Pilato added a large blue ribbon on Paterno’s lapel symbolizing support for child abuse victims, a cause the artist said Paterno had endorsed.
“When I took the halo off of Joe, it was kind of saying that he’s a human being, put the blue ribbon on him as well, and that was talking about sexual abuse awareness,” Pilato told ABC News Radio.Then there's the image of former university president Graham Spanier, which people are "throwing stuff at." Pilato's thinking of things like painting a blindfold on him, but "I have no idea right now, you know, I haven’t slept in days because of this whole thing."
Iconography is difficult. Blindfold? But Lady Justice wears a blindfold.
The blindfold represents objectivity, in that justice is or should be meted out objectively, without fear or favour, regardless of identity, money, power, or weakness; blind justice and impartiality.So get some more sleep, Mr. Pilato. Maybe paint his hands over his eyes, like the "see no evil" monkey. But no:
The three wise monkeys... sometimes called the three mystic apes, are a pictorial maxim. Together they embody the proverbial principle to "see no evil, hear no evil, speak no evil". ..
The source that popularized this pictorial maxim is a 17th century carving over a door of the famous Tōshō-gū shrine in Nikkō, Japan. The carvings at Toshogu Shrine were carved by Hidari Jingoro, and believed to have incorporated Confucius’s Code of Conduct, using the monkey as a way to depict man’s life cycle....
In Chinese, a similar phrase exists in the Analects of Confucius from 2nd to 4th century B.C.: "Look not at what is contrary to propriety; listen not to what is contrary to propriety; speak not what is contrary to propriety; make no movement which is contrary to propriety"....

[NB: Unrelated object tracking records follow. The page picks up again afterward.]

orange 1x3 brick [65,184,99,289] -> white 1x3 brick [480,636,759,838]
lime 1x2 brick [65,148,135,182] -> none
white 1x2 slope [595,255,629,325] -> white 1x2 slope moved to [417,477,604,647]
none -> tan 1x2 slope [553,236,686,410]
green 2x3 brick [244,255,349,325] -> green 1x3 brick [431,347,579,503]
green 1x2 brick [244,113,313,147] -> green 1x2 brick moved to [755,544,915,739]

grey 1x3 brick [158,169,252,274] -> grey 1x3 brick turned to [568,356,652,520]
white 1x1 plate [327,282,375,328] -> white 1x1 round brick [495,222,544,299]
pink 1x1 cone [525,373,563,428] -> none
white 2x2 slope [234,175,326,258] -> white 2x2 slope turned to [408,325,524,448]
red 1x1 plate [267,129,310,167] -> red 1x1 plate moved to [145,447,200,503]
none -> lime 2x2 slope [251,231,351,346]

Though the teaching had nothing to do with monkeys, the concept of the three monkeys originated from a simple play on words. The saying in Japanese is "mizaru, kikazaru, iwazaru" (見ざる, 聞かざる, 言わざる, literally "don't see, don't hear, don't speak". However, -zaru, an archaic negative verb conjugation, is pronounced the same as zaru, the vocalized form of saru (猿?), "monkey", so the saying can also be interpreted as the names of three monkeys.